Pas de dysfonctionnement du passage à niveau, mais le doute demeure

L’expertise technique réalisée sur les rames et le passage à niveau exonère la responsabilité de la SNCF . "Nous n’avons pas identifié de cas de dysfonctionnement du passage à niveau qui aurait pu conduire à une non-fermeture de barrière au moment du passage du train", concluent les deux experts.
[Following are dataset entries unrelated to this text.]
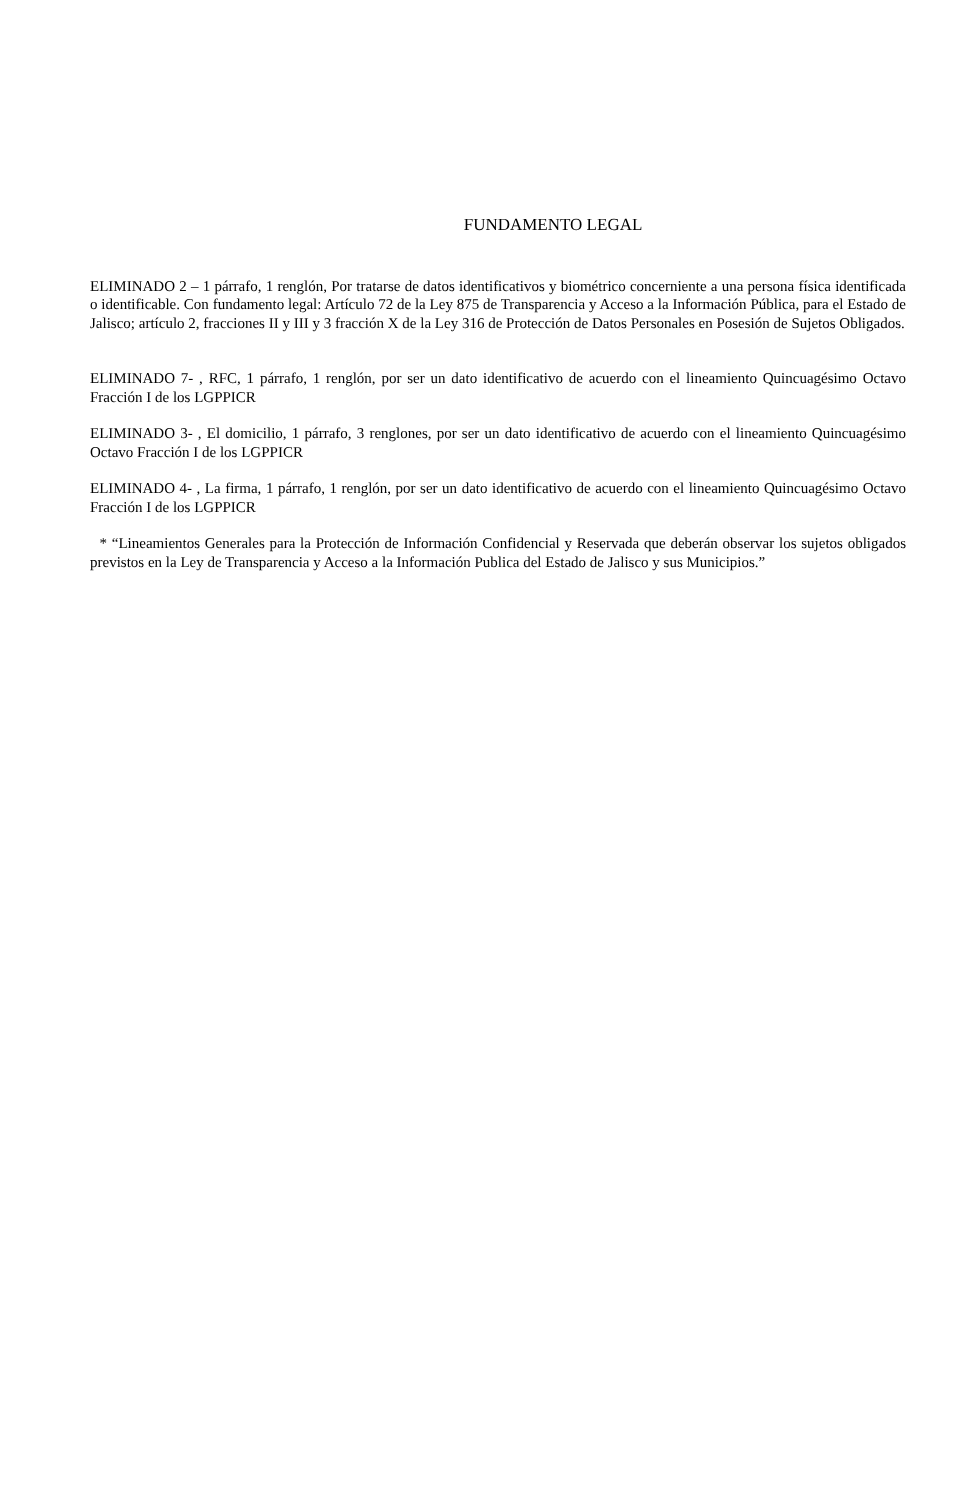FUNDAMENTO LEGAL
ELIMINADO 2 – 1 párrafo, 1 renglón, Por tratarse de datos identificativos y biométrico concerniente a una persona física identificada o identificable. Con fundamento legal: Artículo 72 de la Ley 875 de Transparencia y Acceso a la Información Pública, para el Estado de Jalisco; artículo 2, fracciones II y III y 3 fracción X de la Ley 316 de Protección de Datos Personales en Posesión de Sujetos Obligados.
ELIMINADO 7- , RFC, 1 párrafo, 1 renglón, por ser un dato identificativo de acuerdo con el lineamiento Quincuagésimo Octavo Fracción I de los LGPPICR
ELIMINADO 3- , El domicilio, 1 párrafo, 3 renglones, por ser un dato identificativo de acuerdo con el lineamiento Quincuagésimo Octavo Fracción I de los LGPPICR
ELIMINADO 4- , La firma, 1 párrafo, 1 renglón, por ser un dato identificativo de acuerdo con el lineamiento Quincuagésimo Octavo Fracción I de los LGPPICR
* “Lineamientos Generales para la Protección de Información Confidencial y Reservada que deberán observar los sujetos obligados previstos en la Ley de Transparencia y Acceso a la Información Publica del Estado de Jalisco y sus Municipios.”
En  revanche, les spécialistes qui ont examiné les restes de la barrière  sont prudents. "Plusieurs événements ayant eu lieu et la barrière ayant  plusieurs endommagements, il est difficile de remonter à ce qui a pu se  passer", expliquent-ils.

Les somnifères de la conductrice ont ils joué un rôle ?

La juge d’instruction du pôle accident collectif de Marseille, qui instruit le dossier, vient selon Le Parisien Aujourd'hui en France de désigner deux experts médicaux -une ophtalmologue et  un ORL- pour savoir notamment si les somnifères que prenait la conductrice, depuis sept ans, ont eu une influence sur son acuité visuelle ou  auditive.

Le généraliste et le médecin du travail de la conductrice pointés du doigt

Maître Jehanne Collard, qui défend trois familles parties civiles, s'étonne sur franceinfo qu'un médecin puisse prescrire des somnifères à un conducteur de car scolaire : "Le problème doit se poser du travail des médecins, du généraliste qui lui a prescrit des somnifères dont les effets secondaires sont graves pour les personnes qui conduisent, du médecin du travail qui était informé et qui l'a déclarée apte à la conduite, on peut imaginer et c'est un des effets des médicaments qu'elle prenait, qu'elle a eu un moment d'absence et qu'elle n'a réalisé qu'au dernier moment que les barrières étaient fermées."

Et de conclure : "Ce qui est important pour ce dossier, mais pour tout les enfants de France qui montent dans un car scolaire c'est que des médecins puissent prescrire à quelqu'un qui conduit des enfants, des somnifères dont les effets secondaires sont très lourds".